Re: [w3c/IndexedDB] Add IDBTransaction commit() method (#242)

I think there's a hole or two in the spec around the "committing" state and aborting, at least as I understood the intent of the commit() changes to be.

Previously, the spec abstracted away most of the realities of the IDB logic running on some other event loop that's asynchronously accessed.  A transaction being "finished" was accordingly posed as whether "commit a transaction" or "abort a transaction" had run.  "Commit a transaction" now surfaces this reality by introducing the "committing" state so that new requests can't be issued and to more accurately express that the already-enqueued requests could still fail and cause the transaction to abort.

The issues I see with the patch as stands are:
- abort() post-patch only checks for a state of transaction/finished before throwing.  This creates an awkward semantic state where `commit(); abort();` could be invoked and neither method would throw because abort() is okay with being invoked with the transaction in the "committing" state, but either one of the two results could happen depending on the implementation.

### EXCERPTED DATA
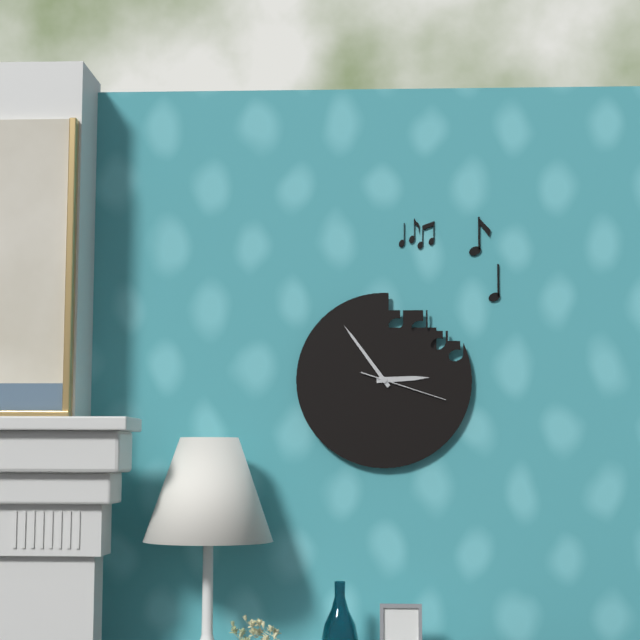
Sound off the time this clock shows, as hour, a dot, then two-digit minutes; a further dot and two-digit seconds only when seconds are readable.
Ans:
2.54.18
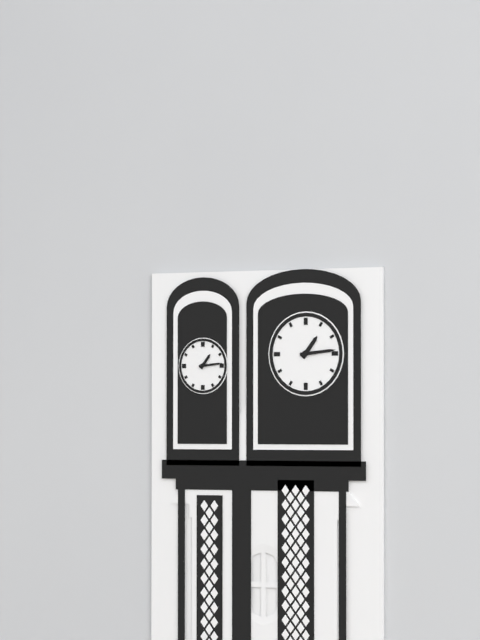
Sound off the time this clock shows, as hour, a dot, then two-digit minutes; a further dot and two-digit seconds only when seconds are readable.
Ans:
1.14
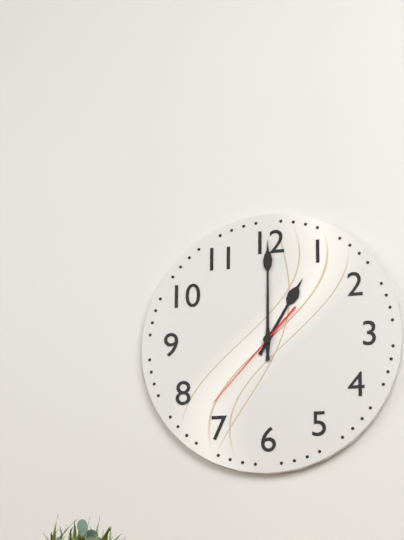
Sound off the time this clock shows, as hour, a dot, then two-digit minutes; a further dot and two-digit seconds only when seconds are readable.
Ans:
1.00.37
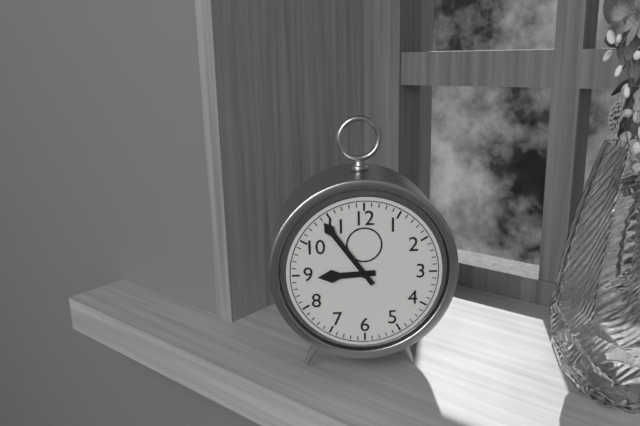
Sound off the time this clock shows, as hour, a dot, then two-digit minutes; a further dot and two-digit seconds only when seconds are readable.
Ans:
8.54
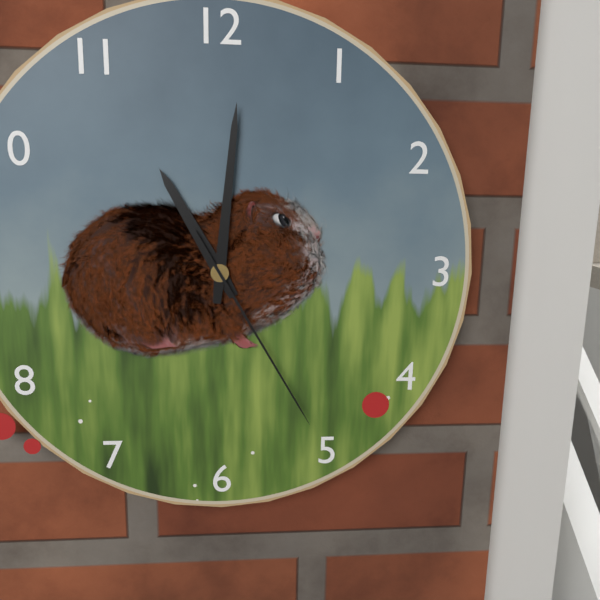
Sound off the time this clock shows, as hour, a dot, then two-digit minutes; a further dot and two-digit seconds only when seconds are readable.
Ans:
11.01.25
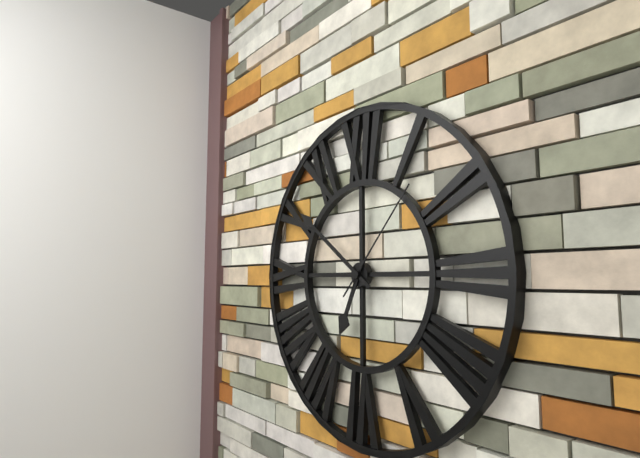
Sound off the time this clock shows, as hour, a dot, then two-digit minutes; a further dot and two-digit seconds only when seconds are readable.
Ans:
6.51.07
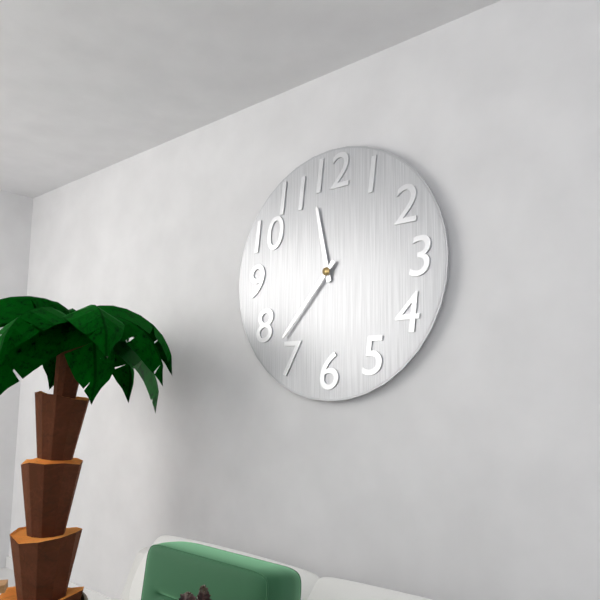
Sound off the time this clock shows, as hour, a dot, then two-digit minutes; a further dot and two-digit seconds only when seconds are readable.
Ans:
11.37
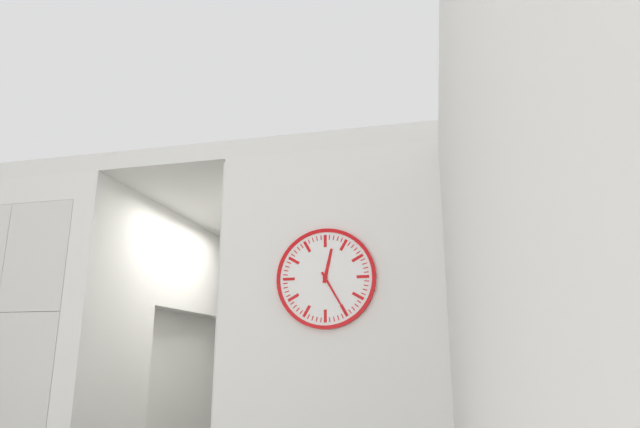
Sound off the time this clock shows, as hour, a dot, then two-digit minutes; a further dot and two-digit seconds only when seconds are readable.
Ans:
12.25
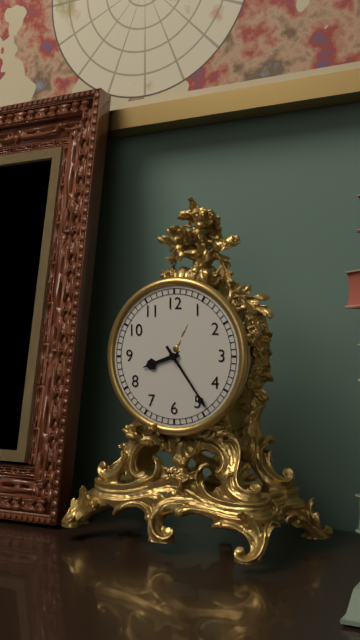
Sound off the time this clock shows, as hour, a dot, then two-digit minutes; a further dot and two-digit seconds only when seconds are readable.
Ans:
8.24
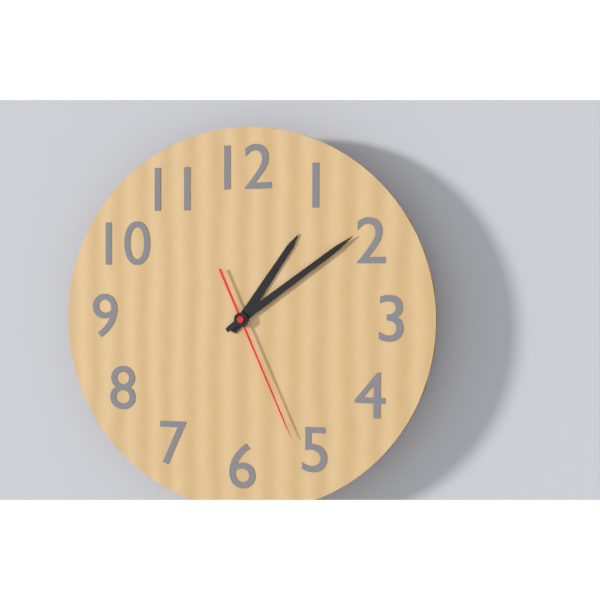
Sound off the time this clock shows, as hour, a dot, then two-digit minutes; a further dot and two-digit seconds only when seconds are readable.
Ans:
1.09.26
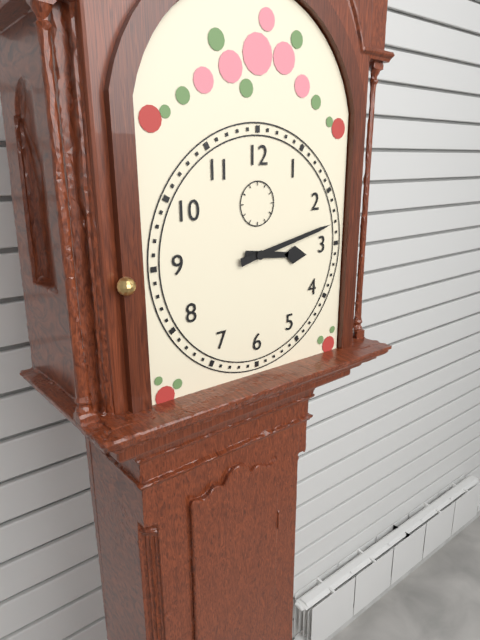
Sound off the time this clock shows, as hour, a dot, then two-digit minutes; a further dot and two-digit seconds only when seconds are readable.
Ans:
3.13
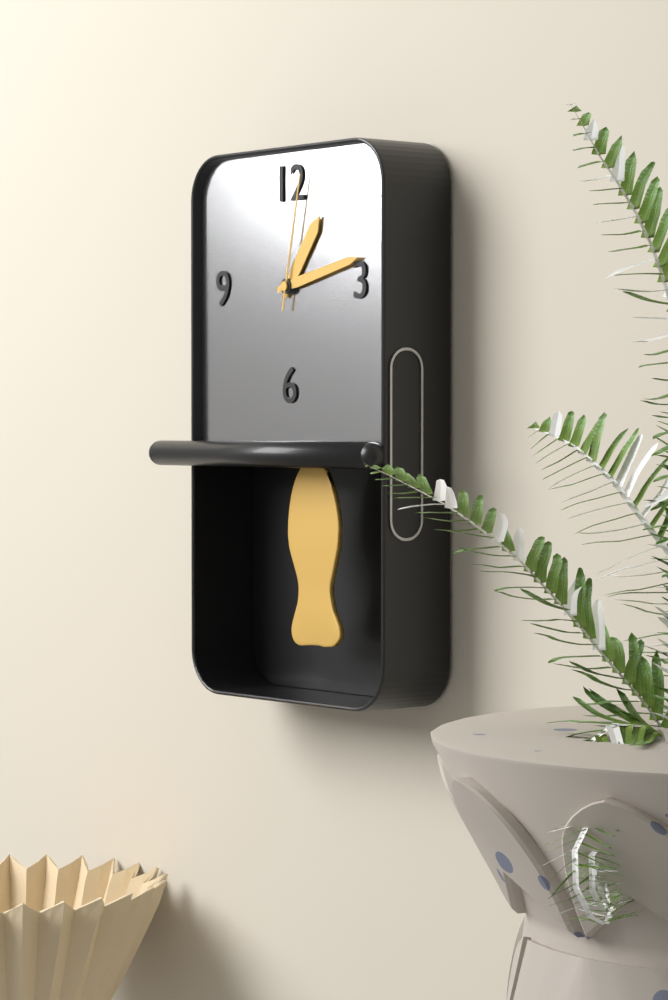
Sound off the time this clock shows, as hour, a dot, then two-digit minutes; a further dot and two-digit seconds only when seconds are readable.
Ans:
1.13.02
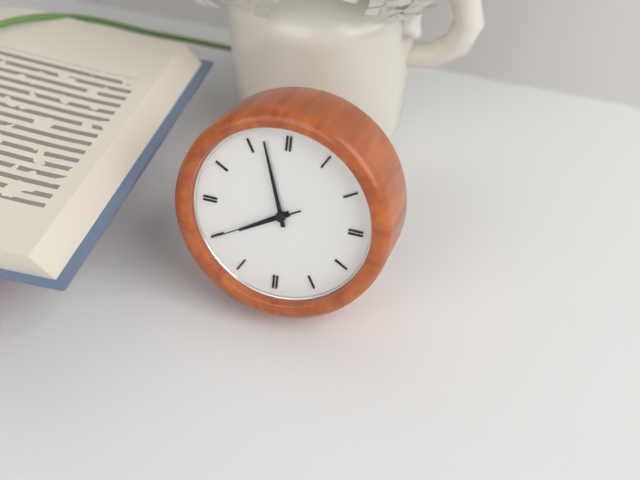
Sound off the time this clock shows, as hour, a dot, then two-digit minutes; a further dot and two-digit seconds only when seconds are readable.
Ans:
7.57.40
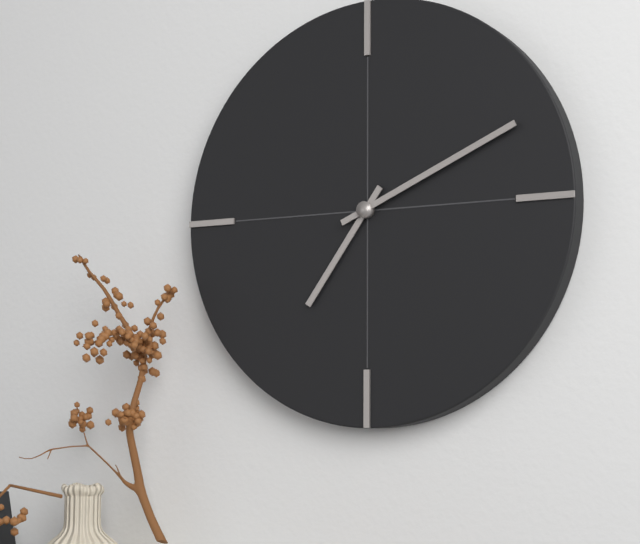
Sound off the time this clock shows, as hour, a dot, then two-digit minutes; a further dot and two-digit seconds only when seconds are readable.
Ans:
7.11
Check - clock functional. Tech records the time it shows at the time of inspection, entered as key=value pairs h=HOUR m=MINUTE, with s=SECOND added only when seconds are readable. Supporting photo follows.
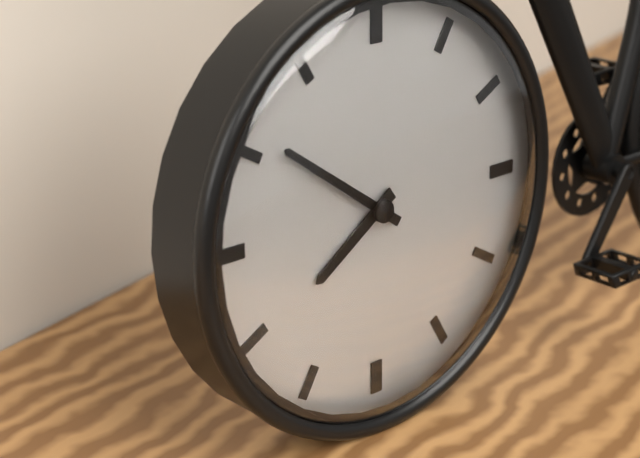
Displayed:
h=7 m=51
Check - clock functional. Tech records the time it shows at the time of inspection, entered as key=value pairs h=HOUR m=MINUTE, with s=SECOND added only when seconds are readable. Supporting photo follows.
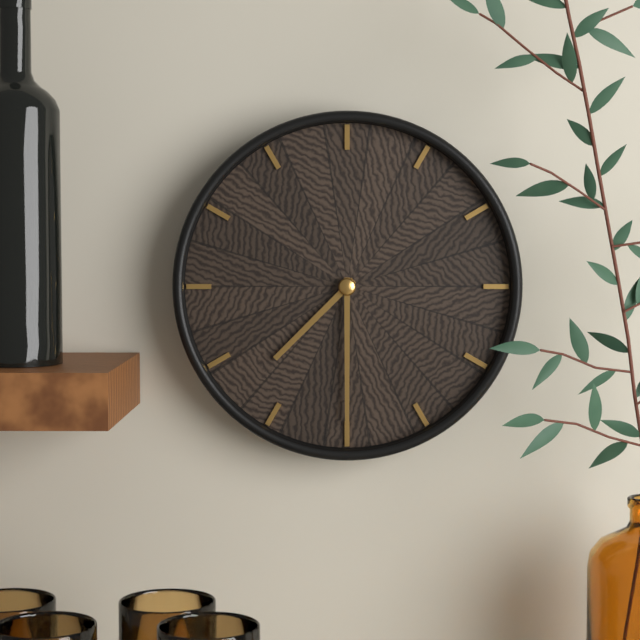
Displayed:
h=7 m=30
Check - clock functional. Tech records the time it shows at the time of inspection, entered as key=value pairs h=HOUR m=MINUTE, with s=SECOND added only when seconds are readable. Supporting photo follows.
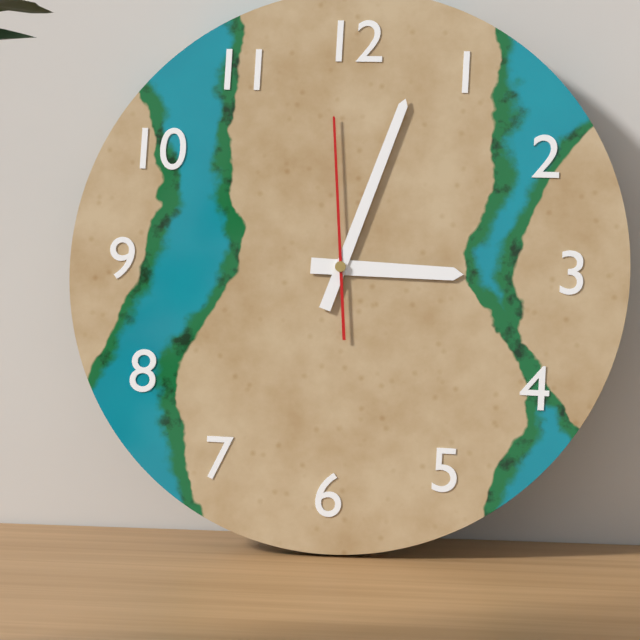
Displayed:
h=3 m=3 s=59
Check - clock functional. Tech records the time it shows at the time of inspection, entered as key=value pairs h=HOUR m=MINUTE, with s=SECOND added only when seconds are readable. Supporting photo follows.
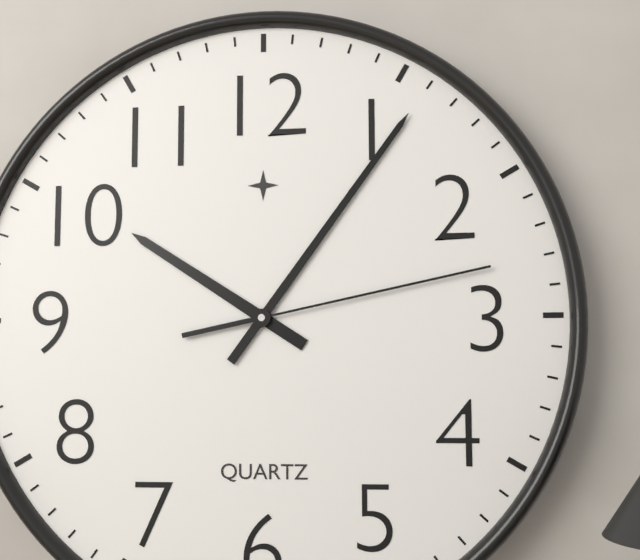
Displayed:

### TASKS AND EXERCISES
• a. Sum up the comment on the commit() method in two sentences.
• b. Output the comment on the commit() method word for word, beginning at the words "Previously, the spec" and stopping after the words "transaction to abort.".
The listing was taken from a different source.

### ANSWERS FOR THE TASKS
• a. The writer believes the spec has a gap or two around the "committing" state and aborting, which the commit() changes introduced so that no new requests can be issued while already-enqueued requests could still fail and abort the transaction. After the patch, abort() checks only for a finished transaction before throwing, so calling commit() and then abort() makes neither method throw, and either result could happen depending on the implementation.

• b.
Previously, the spec abstracted away most of the realities of the IDB logic running on some other event loop that's asynchronously accessed.  A transaction being "finished" was accordingly posed as whether "commit a transaction" or "abort a transaction" had run.  "Commit a transaction" now surfaces this reality by introducing the "committing" state so that new requests can't be issued and to more accurately express that the already-enqueued requests could still fail and cause the transaction to abort.